Pflegekinderdienst “Viento”
Unsere Aufgaben sind:
1. Werbung von Pflegeeltern
Kinder, die fremduntergebracht werden müssen, bringen die unterschiedlichsten Erfahrungen mit. Um diesen Kindern individuell helfen zu können, benötigen wir einen möglichst großen Pool an Pflegebewerbern, die ebenso unterschiedliche Lebensweisen mitbringen.Um die Anzahl von Pflegebewerbern möglichst groß zu halten, planen und veranstalten wir Werbemaßnahmen und informieren Interessenten in Einzelgesprächen.

2. Eignungsprüfung von Pflegeeltern und Pflegebewerbern
Die Bewerber werden hinsichtlich ihrer gesundheitlichen Eignung durch Vorlage ärztlicher Atteste, eines erweiterten Führungszeugnisses und der generellen Eignung (anhand von Mindestanforderungen an Vollzeitbewerber) überprüft.
3. Durchführung von Vorbereitungsseminaren für Pflegebewerber
Wir planen die Vorbereitungsseminare und führen sie eigenständig durch, um die Pflegebewerber besser kennen zu lernen. Die Pflegebewerber sollen so zur späteren Aufnahme eines Pflegekindes qualifiziert werden.
4. Fortlaufende Schulungen für Pflegeeltern
Fortlaufende Schulungen und Qualifizierungsmaßnahmen werden in unterschiedlichen Formen und zu unterschiedlichen Themen regelmäßig mehrmals im Jahr angeboten.

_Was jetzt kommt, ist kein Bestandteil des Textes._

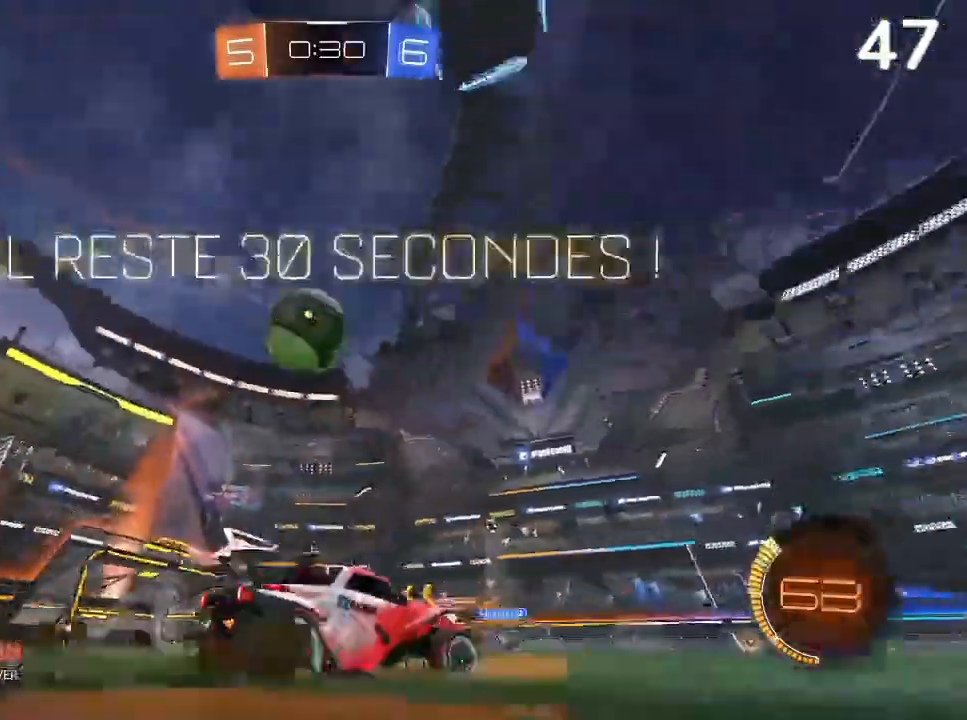
{"buttons": ["R2"], "left_stick": "center", "right_stick": "center", "events": [[67, "left_stick", "left"], [100, "CIRCLE", "down"], [233, "CIRCLE", "up"], [400, "left_stick", "center"]]}
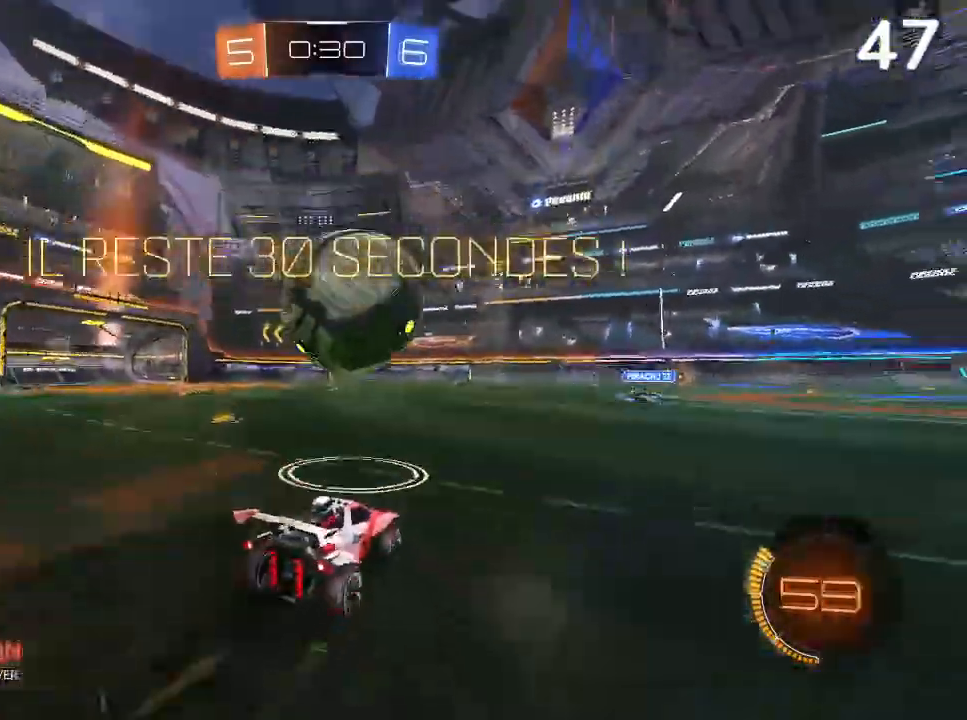
{"buttons": ["CIRCLE", "R2"], "left_stick": "up-right", "right_stick": "center", "events": [[33, "left_stick", "right"], [100, "left_stick", "up-right"], [333, "CIRCLE", "down"]]}
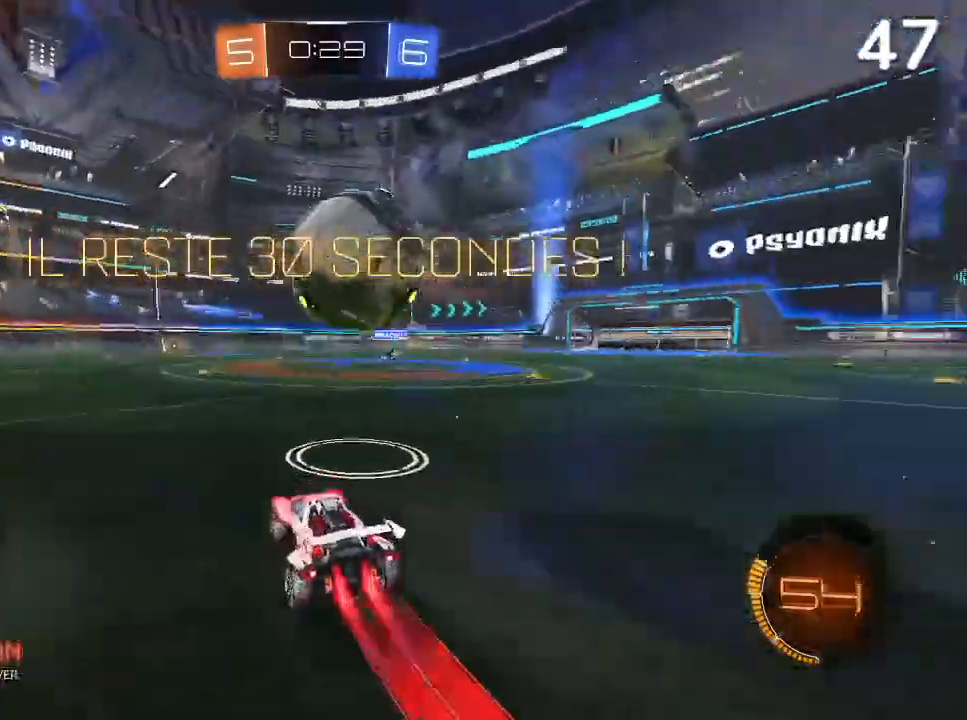
{"buttons": ["R2"], "left_stick": "up-right", "right_stick": "center", "events": [[33, "left_stick", "center"], [100, "CIRCLE", "up"], [100, "left_stick", "right"], [200, "left_stick", "center"], [433, "left_stick", "up-right"]]}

5. Vermittlung und Betreuung des Pflegeverhältnisses
Aufgaben sind hier die Suche nach geeigneten Pflegeeltern, die Begleitung der Kontaktanbahnung, die Begleitung der Unterbringung des Kindes sowie die Betreuung und Beratung der Pflegefamilie rund um sämtliche Fragen, die sich im Pflegeverhältnis ergeben.
Umgangskontakte mit der Ursprungsfamilie werden von uns mitgestaltet und begleitet, sofern dies erforderlich ist.
Bei Rückführungen werden die Pflegefamilien und das Kind von uns auf diese Phase vorbereitet und begleitet.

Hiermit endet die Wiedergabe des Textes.